Elvis and Hollywood Legends Museum
Pigeon Forge, Tennessee
Since this field report was written the Museum has moved to a new spot and widened its scope to include additional celebrities (For example, it now exhibits one of the canoes used in the Burt Reynolds film "Deliverance"). Most of the classic Elvis mementoes are still on display.
The "world's largest private collection of Elvis memorabilia," has been a fixture in the Gatlinburg/Pigeon Forge tourist mecca since shortly after the King's demise. It began even earlier, in 1971, when Elvis took off his belt and gave it to museum founder Mike Moon (the belt now has a place of honor at the front of the museum). Many of the display descriptions here suggest that The King's idea of a "gift" was to give away his used stuff -- but do you really want someone else's sweaty clothes?
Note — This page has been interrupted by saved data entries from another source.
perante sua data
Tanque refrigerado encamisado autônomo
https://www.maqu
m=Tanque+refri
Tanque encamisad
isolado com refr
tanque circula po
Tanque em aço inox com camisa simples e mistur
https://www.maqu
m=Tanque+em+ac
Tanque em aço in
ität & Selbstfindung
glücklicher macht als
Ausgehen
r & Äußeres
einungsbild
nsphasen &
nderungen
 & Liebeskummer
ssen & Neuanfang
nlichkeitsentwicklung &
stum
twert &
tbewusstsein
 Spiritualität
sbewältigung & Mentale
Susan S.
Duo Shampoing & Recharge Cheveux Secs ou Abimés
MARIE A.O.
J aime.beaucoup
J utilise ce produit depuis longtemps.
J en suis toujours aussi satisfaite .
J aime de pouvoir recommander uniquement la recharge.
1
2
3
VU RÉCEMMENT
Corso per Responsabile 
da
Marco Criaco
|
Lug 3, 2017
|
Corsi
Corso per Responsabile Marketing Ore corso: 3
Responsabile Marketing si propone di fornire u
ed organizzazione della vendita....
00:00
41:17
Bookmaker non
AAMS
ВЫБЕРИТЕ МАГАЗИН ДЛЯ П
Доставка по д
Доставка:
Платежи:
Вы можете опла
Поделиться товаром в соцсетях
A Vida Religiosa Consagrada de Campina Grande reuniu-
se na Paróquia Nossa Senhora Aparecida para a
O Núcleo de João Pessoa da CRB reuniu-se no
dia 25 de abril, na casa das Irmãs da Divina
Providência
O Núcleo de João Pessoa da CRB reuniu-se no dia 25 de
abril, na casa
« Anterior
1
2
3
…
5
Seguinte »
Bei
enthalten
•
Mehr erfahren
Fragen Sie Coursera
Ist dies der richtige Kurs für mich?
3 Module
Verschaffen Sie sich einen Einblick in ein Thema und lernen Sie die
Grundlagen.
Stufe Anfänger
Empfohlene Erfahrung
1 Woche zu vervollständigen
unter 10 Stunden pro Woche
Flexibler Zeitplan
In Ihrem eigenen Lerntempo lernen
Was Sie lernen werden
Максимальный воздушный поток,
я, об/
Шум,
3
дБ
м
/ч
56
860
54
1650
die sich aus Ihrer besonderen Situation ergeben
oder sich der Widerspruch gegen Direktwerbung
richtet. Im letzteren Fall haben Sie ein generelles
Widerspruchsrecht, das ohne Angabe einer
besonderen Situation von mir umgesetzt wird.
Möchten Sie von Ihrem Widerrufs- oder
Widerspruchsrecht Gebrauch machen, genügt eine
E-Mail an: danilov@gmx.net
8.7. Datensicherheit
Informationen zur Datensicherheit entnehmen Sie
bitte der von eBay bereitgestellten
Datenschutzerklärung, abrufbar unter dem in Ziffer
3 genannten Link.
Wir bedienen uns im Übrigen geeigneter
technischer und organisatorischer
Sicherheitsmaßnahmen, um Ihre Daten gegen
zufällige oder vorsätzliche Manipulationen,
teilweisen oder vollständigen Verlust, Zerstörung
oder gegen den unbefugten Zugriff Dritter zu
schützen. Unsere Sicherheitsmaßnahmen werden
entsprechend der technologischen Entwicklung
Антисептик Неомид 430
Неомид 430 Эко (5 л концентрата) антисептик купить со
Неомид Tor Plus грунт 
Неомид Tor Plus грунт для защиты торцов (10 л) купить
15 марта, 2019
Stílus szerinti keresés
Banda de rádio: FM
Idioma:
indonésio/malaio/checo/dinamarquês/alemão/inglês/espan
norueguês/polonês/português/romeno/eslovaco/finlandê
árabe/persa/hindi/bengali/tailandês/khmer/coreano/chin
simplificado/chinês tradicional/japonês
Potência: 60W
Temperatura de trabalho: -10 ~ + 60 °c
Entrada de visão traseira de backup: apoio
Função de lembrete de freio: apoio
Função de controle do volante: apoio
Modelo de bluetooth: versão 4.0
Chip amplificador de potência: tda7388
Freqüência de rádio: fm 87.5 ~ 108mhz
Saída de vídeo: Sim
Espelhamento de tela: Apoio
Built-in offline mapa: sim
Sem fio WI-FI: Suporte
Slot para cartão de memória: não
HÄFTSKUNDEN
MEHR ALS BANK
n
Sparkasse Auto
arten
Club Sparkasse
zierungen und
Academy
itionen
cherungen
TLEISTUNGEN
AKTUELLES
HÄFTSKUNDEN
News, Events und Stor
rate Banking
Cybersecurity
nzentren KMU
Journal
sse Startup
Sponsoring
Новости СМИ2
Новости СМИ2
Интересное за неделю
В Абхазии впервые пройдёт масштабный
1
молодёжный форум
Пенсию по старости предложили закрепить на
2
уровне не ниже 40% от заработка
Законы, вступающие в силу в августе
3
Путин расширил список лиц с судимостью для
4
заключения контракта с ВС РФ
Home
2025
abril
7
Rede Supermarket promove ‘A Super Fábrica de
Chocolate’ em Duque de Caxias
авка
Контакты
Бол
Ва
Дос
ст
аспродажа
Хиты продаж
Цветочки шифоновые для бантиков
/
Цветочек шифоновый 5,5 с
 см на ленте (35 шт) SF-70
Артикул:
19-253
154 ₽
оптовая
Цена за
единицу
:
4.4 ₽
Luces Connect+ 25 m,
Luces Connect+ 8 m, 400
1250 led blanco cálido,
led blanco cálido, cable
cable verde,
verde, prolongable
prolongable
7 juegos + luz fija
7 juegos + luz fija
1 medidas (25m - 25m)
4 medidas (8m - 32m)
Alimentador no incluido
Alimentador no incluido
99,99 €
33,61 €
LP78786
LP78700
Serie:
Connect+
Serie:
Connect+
The answer is indisputably "Yes," if the sweat came from Elvis.
The Museum's claustrophobic black hallways thread their way through a world of immoderate cars, coats, jewelry, and firearms. Elvis's gold karate card is a featured exhibit, as is his safety-orange toilet seat cover and furry bathroom scale.
His "Shazam" pimp hat is here, so named because an awestruck Elvis uttered, "Shazam!" when he first saw it. The hat went well with Elvis's 1973 Lincoln Continental, also here, with its fur-lined doors, back-seat bar, and television. "He saw it in the movie 'Shaft'," a sign explains, "and liked it so well that he purchased it for his own personal use."
What makes an Elvis museum special are the otherwise mundane items that are now display-worthy simply because they were once touched by The King. Where else, for example, would people pay to see someone else's bedroom sheets, or his swim trunks, or his set of World Book Encyclopedias?
Elvis, a sign informs us, "owned an extensive personal library of books," and the examples on display include a dog-eared copy of The Omen and a slip-covered edition of The Art of Living, whose aphorisms were later turned into a line of Hallmark greeting cards.
The first dollar that Elvis ever earned is juxtaposed with a special Bicentennial edition of the Bible. Then there are the famous fan panties -- several pair of silk lingerie underpants, hurled by female admirers onto the stage at Elvis concerts, and then draped by Elvis over the head of his bass singer, J.D. Sumner. "These panties were saved by J.D. as a reminder of the fun-loving practical joker Elvis was."
Elvis's Drug Enforcement Agency sweat suit is exhibited as well, although not in any ironic way.
Tragedy and mortality are liberally applied here. Visitors can see Elvis's last tour bottles of Brute cologne and Prell shampoo, his last tube of Crest toothpaste, and "ace bandages used for wrapping his ankles swollen from weight gain." His final sunglasses and racquetball are displayed separately from the other exhibits, as both were used on the day before he died.
Rival Elvis collections have fallen off of the charts, including the Elvis-A-Rama Experience and the Elvis Is Alive! Museum. But the Pigeon Forge museum continues its long run, part of a complex that includes the obligatory Elvis gift shop as well as the unique "TCB Suite," where fans can spend the night surrounded by Elvis collectibles -- as if they could sleep after seeing artifacts such as Elvis's solid state Panasonic pop-up mini-TV and two sets of his x-rays.